果然,在他右手边不远的裂骨里,压着一个黑乎乎的东西,只露出半个角。乍看和周围那些焦黑骨块没什么分别,可既然是周回春点出来的,那就错不了。“我去拿。”沈白骨道。“先别动。”裴照夜低声喝住他。
她目光仍落在周回春胸口那截黑木上。那木看着像死物,却每隔几息便极轻地亮一下,亮时周围那些缠着他的黑线也随之一收,像整座火心外壳还在拿他这点残气往里喂。“你现在碰匣子,他身上的绳会一起紧。”裴照夜道。周回春咳了一声,咳得胸前那点黄都晃了晃。“所以……先断三根。”“哪三根?”沈白骨问。周回春缓了口气,眼神往下挪。“不是最粗的。”
“挑……发亮最慢的。”沈白骨这才看清,那些从黑木上分出去的线并不一样。有些黑得发沉,像旧墨;有些在极深处却隐隐透着一点灰白。最靠左边有三根,亮得最迟,也最不稳,像只是勉强接着,并没有真正吃进火心里去。他抬手就要去碰。周回春却忽然又开口。“用火碰。”“别拿手。”沈白骨动作一顿,立刻明白。

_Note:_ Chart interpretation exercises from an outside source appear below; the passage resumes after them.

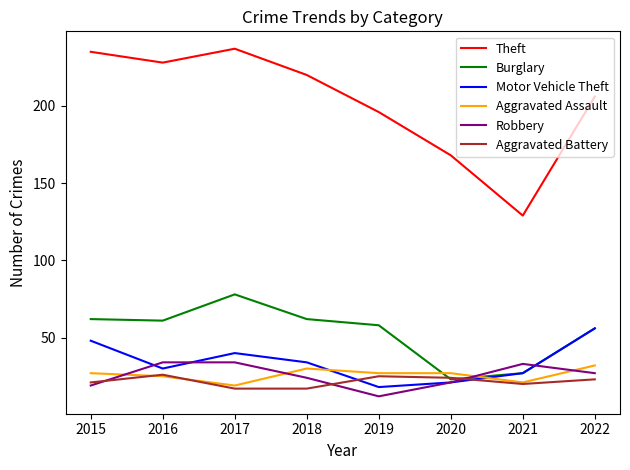

What is the difference between the highest and lowest values at 2021?

109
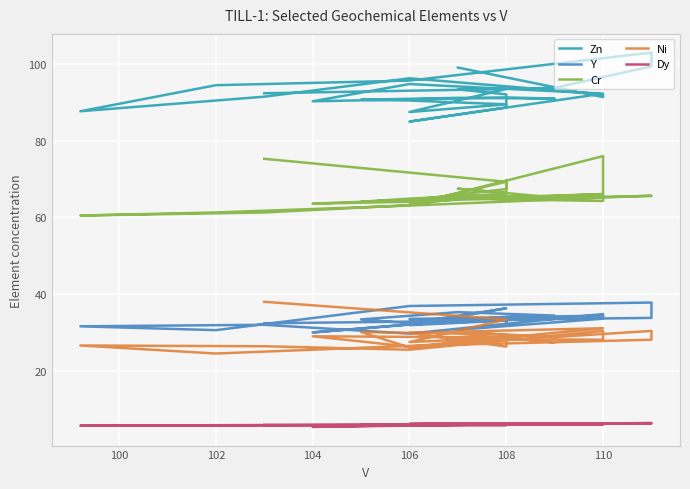

How many interior local valleys does the Zn series have?

6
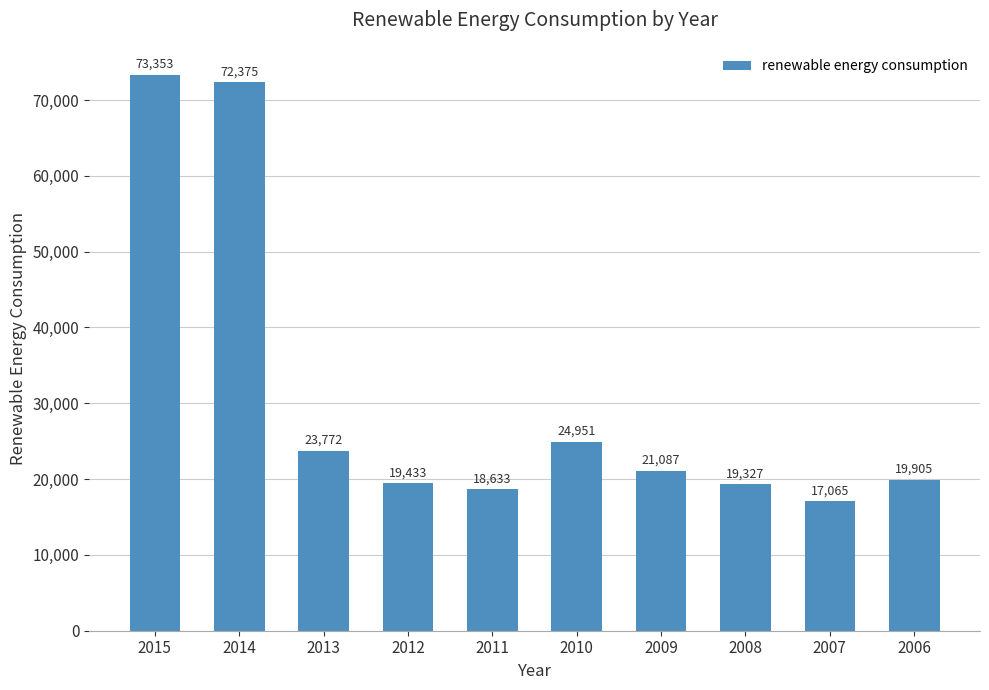

How many values exceed 21086?

5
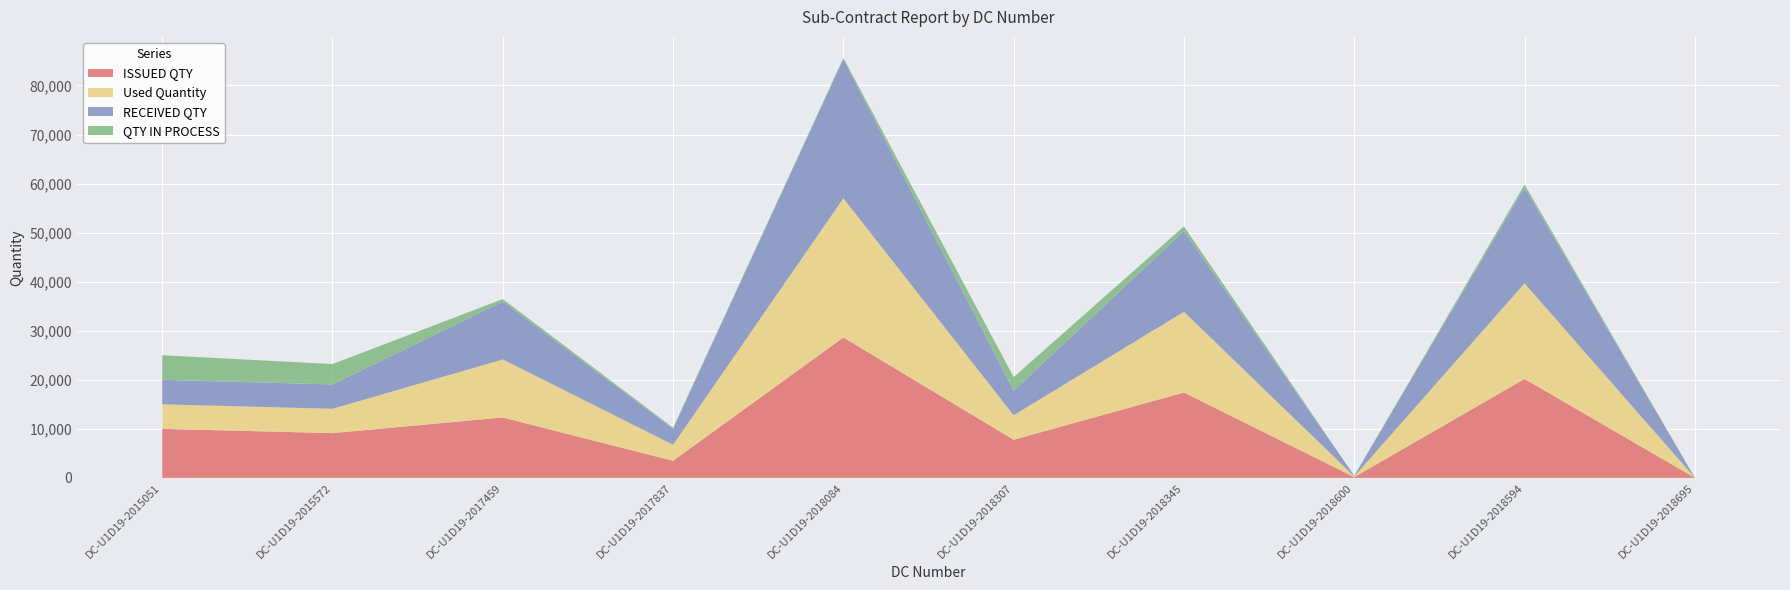

Reading left to right, extract all data points from this chart.

ISSUED QTY: DC-U1D19-2015051=10000	DC-U1D19-2015572=9124	DC-U1D19-2017459=12316	DC-U1D19-2017837=3486	DC-U1D19-2018084=28623	DC-U1D19-2018307=7774	DC-U1D19-2018345=17404	DC-U1D19-2018600=160	DC-U1D19-2018594=20170	DC-U1D19-2018695=21
Used Quantity: DC-U1D19-2015051=5000	DC-U1D19-2015572=4962	DC-U1D19-2017459=11820	DC-U1D19-2017837=3267	DC-U1D19-2018084=28372	DC-U1D19-2018307=5000	DC-U1D19-2018345=16461	DC-U1D19-2018600=138	DC-U1D19-2018594=19489	DC-U1D19-2018695=12
RECEIVED QTY: DC-U1D19-2015051=5000	DC-U1D19-2015572=4962	DC-U1D19-2017459=11820	DC-U1D19-2017837=3267	DC-U1D19-2018084=28372	DC-U1D19-2018307=5000	DC-U1D19-2018345=16461	DC-U1D19-2018600=138	DC-U1D19-2018594=19489	DC-U1D19-2018695=12
QTY IN PROCESS: DC-U1D19-2015051=5000	DC-U1D19-2015572=4162	DC-U1D19-2017459=496	DC-U1D19-2017837=219	DC-U1D19-2018084=251	DC-U1D19-2018307=2774	DC-U1D19-2018345=943	DC-U1D19-2018600=22	DC-U1D19-2018594=681	DC-U1D19-2018695=9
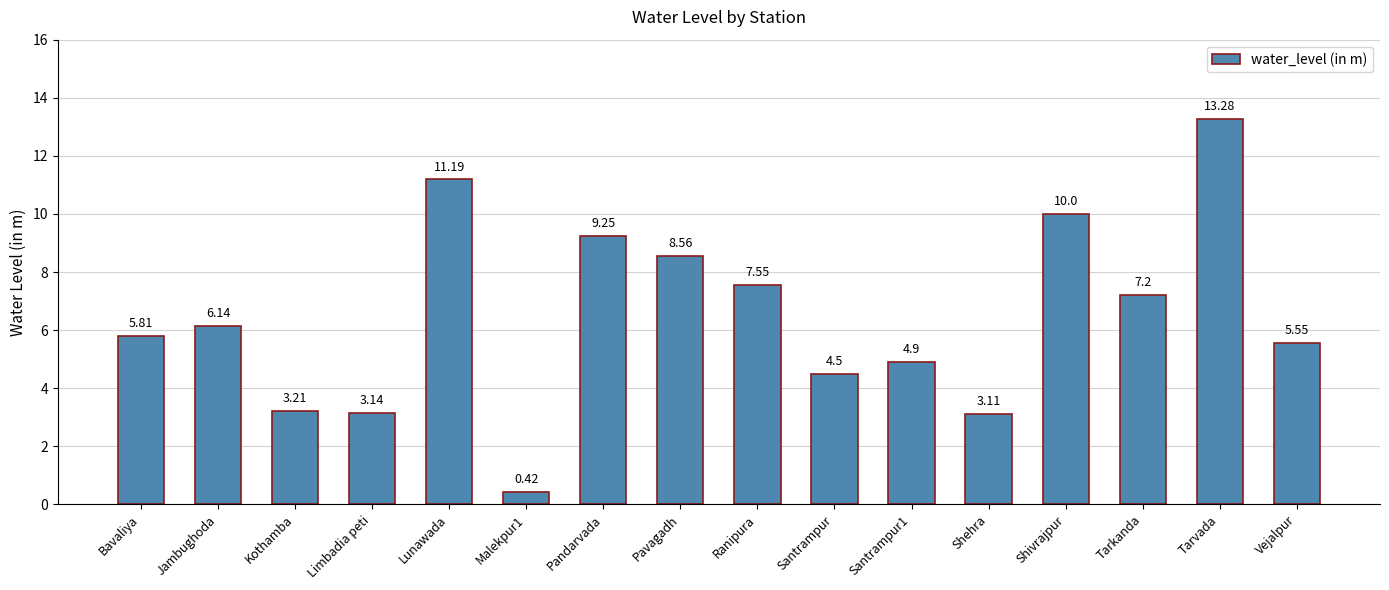

Where does the data first go above 6?

Jambughoda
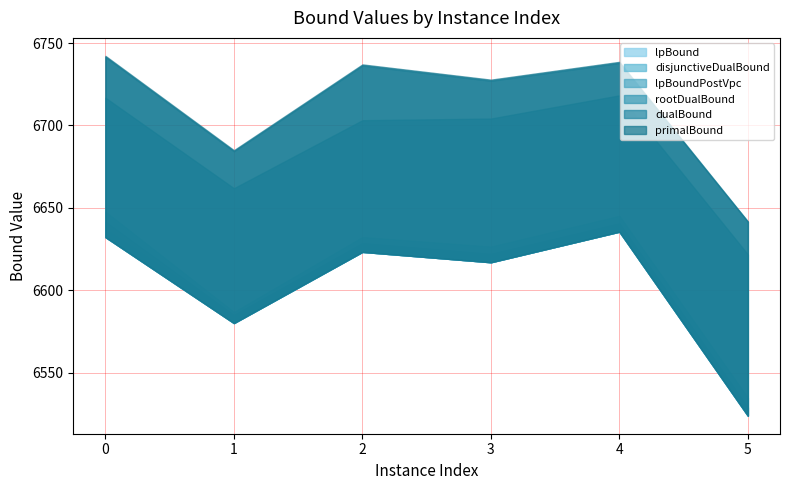

True or false: disjunctiveDualBound has more than 0 interior local peaks.

True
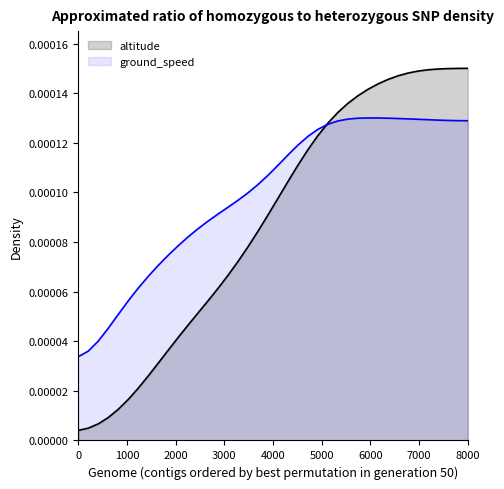

List the series in order of their peak value, lowest first.

ground_speed, altitude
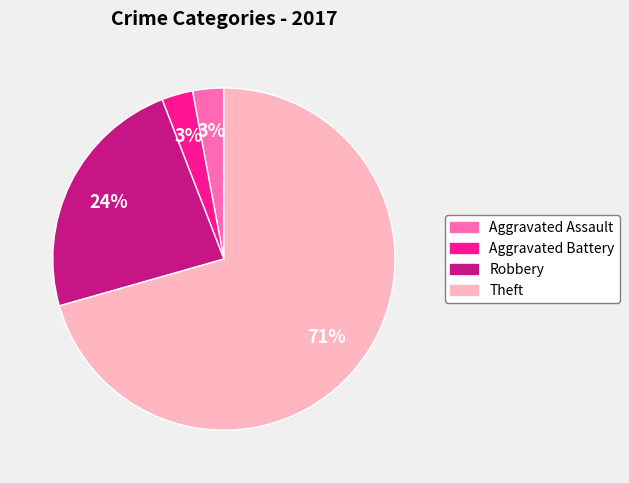

What percentage is the Aggravated Battery slice, to the nearest percent?

3%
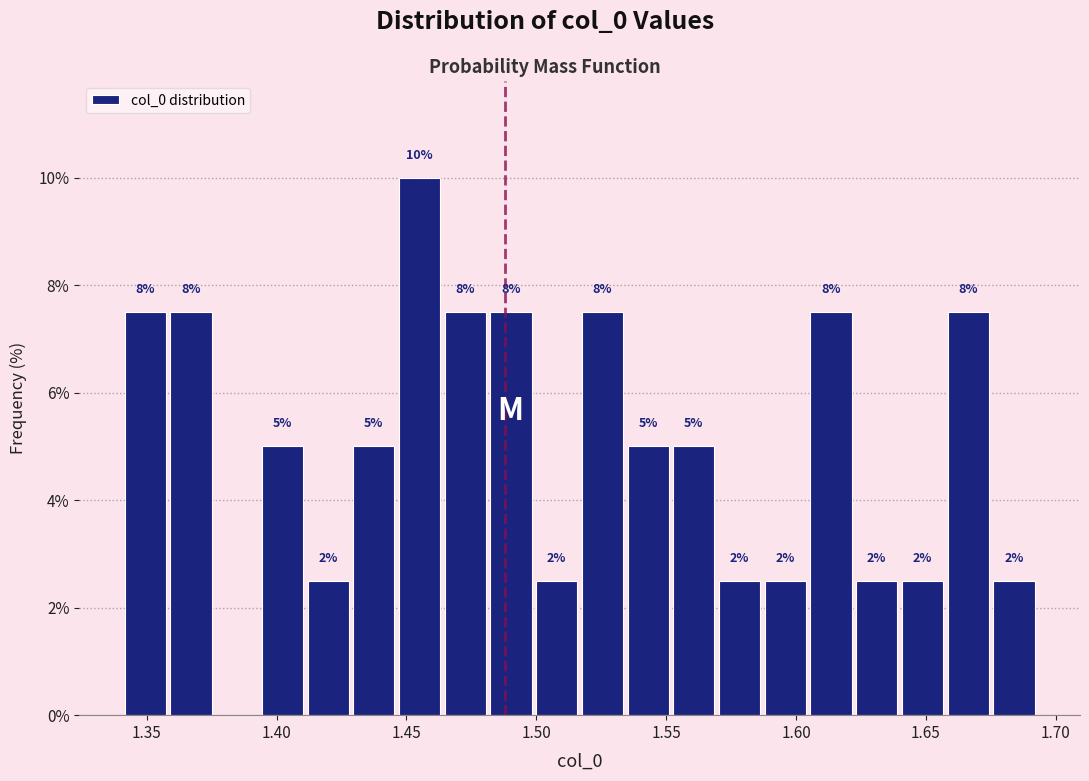

Around what value on the x-axis is the tallest bar? Give the approximate position of its centre, as read against the axis.

1.455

这些不是普通绳,是名与火缠出来的线。人手一沾,只会把活气也一道接进去。只有愿火去碰,才能先分出来,哪一根是真拿来续灯的,哪一根只是借他肉身搭着。
裴照夜已把袖里最后两根长针抽出来,一左一右钉进周回春肩侧骨壁。“我替你压住一息。”她说,“只够一息。”“够了。”沈白骨站稳,闭了一下眼。
胸口那点愿火到了这里,反倒比上头更静。像终于回到了什么近处,连跳动都轻了,只剩一丝极细的暖,伏在骨后。他不再硬抽,只顺着那一点暖,往指尖送出三缕更细的光。不像火。倒像冬夜里呼出的一小口白气。
第一缕轻轻探过去,碰上最左那根亮得最慢的黑线。线先是一缩,像遇了疼,紧接着便浮出极淡的字影。押。押送线。不是命线。
沈白骨第二缕火立刻跟上,贴着那字影轻轻一抹,像在灰上抹去一道旧指印。那根线“嗤”地一声,断了。断得悄无声息。周回春胸口那点黄微微亮了一瞬,像终于缓过了半口气。“再来。”裴照夜低声道。第二根更难。
它亮得虽慢,线里却缠着很多细小的黑刺。愿火一碰,便往回扎。沈白骨指尖一麻,眼前猛地闪过一截很短很短的画面。夜里,白骨驿西屋。一碗早凉透的苦茶。
周回春坐在灯下翻账,头也不抬,骂他一句:“骨都没分对,你也配睡。”这画面刚冒出来,便淡了一层。
沈白骨心口一紧,手上却不敢停,狠狠干脆把这根线也抹断。第二根落。周回春额角青了一下,嘴里却反倒轻轻出了一口气,像从肺里拔掉了半片倒刺。第三根最细,也最怪。
它几乎不亮,像一根早该废掉的旧脉。可愿火贴上去时,线里竟慢慢浮出几个残碎的字,不成行,不成名,只东一块西一块地亮着:白骨驿。旧册。守……沈白骨手指猛地一顿。这不是押送线,也不是纯粹的灯绳。
这是周回春自己这些年一点点拿旧驿、旧册、旧守法续上的补线。换句话说,它不是灯要吃的,是他自己拿来垫的。“断。”周回春低低骂了一句。“这是你自己的线。”沈白骨盯着那几个残字。
“废话。”周回春眼也不抬,“不然我拿什么……在这底下耗三年。”“断了你会怎样?”“轻快点。”裴照夜指尖微颤,却没有插话。
她比谁都明白,这一根若不断,匣子拿不出来,人也拉不动。可这一断,周回春就真的再没有后手了。沈白骨喉间发堵。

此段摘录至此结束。